Niewątpliwie koncepcja Rules as Code ma wiele zalet, jednak wymaga także dalszych eksperymentów w celu pełnego zrozumienia konsekwencji związanych z jej stosowaniem. Kodowanie prawa wymaga zrozumienia i uwzględnienia między innymi wpływu określonego sposobu kodowania na zachowanie ludzi. Technologie informatyczne mogą bowiem poprzez wywieranie wpływu na zachowanie ludzi promować określone wartości. Szereg decyzji – pozornie czysto technologicznych – wybór technologii, określenie sposobu jej dzialania, może się wydawać neutralnymi, jednak poźniej takie decyzje mogą promować określone wartości. Tym samym technologia może maskować lub zniekształcać intencje ustawodawcy (więcej na ten temat we wpisie Cyfrowa transformacja a wartości).
Warto także wskazać, że nie wszystkie normy prawne można zakodować. Trudno sobie wyobrazić zakodowanie zasady winy lub zdefiniowanie w ramach kodu takich pojęć jak „należyta staranność” lub „dobra wiara”. Szereg przepisów wymaga od adresata normy oceny danej sytuacji i podjęcia decyzji wynikającej z ustalonego kontekstu. Jest to podobny dylemat, który występuje w przypadku smart kontraktów (więcej o smart kontraktach we wpisie Smart contracts – czym są i dlaczego warto się nimi zainteresować?).

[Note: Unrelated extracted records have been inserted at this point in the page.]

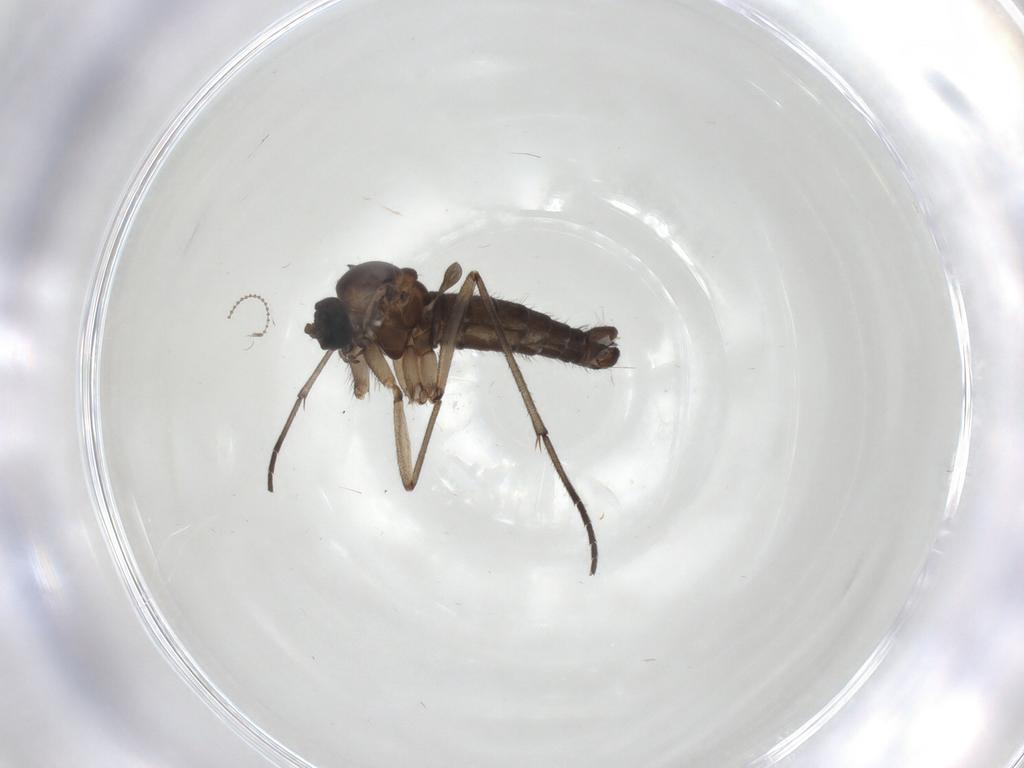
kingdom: Animalia
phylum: Arthropoda
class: Insecta
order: Diptera
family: Sciaridae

Tym samym idea Rules as Code to nie tylko zagadnienie o charakterze technicznym mające na celu przeniesienie norm prawa do zdigitalizowanej rzeczywistości, ale także szereg problemów związanych z wpływem technologii informatycznych na stanowienie i stosowanie prawa.

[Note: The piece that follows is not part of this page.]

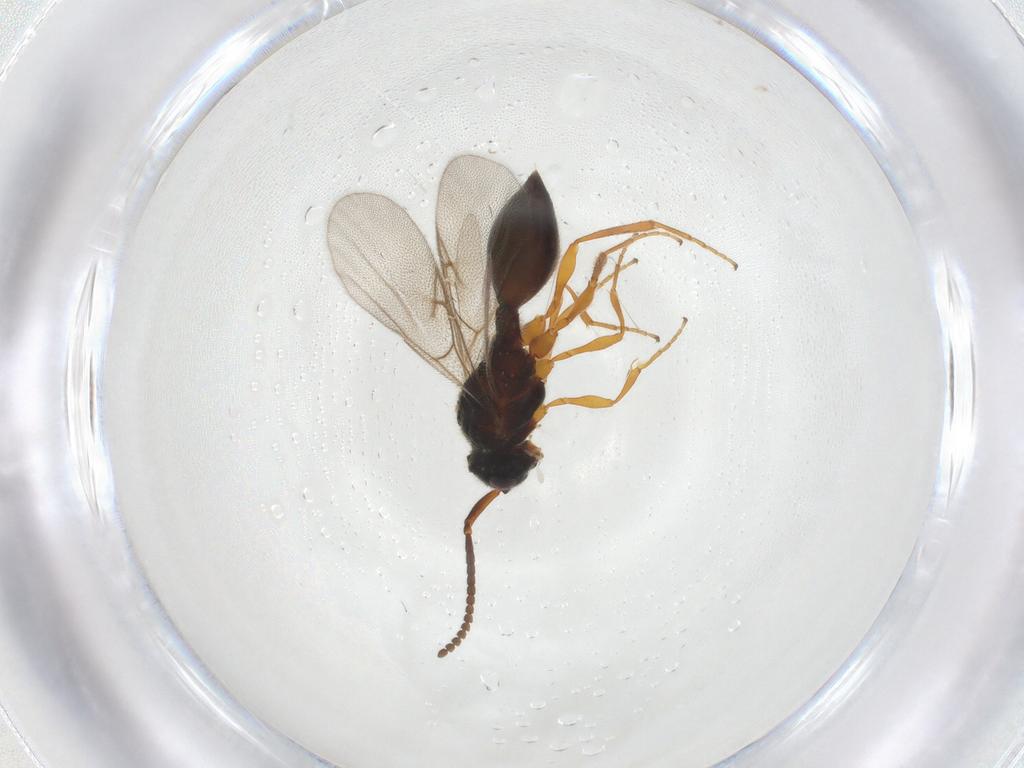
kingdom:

Tym, którzy chcą dowiedzieć się więcej o Rules as Code, polecam zacząć od podręcznika Rules as Code umieszczonego na GitHub.
Następnie warto zapoznać się z publikacją OECD Cracking the code: Rulemaking for humans and machines z października 2020 r.
Wreszcie mamy do dyspozycji nową publikację (marzec 2021 r.) LEGISLATION AS CODE FOR NEW ZEALAND: OPPORTUNITIES, RISKS, AND RECOMMENDATIONS – to aż 175 stron rekomendacji dotyczących praktycznych możliwości wykorzystania omawianej koncepcji w praktyce.
Polecam też bogaty wybór źródeł zebrany przez Marcina Zrędę w czerwcu 2020 r.
Tak działa nasz E-sąd w Lublinie. Referent ma dwa przyciski do oceny pozwu o zapłatę: Nakaz lub umorzenie. Tyle wystarcza razem z uzasadnieniem.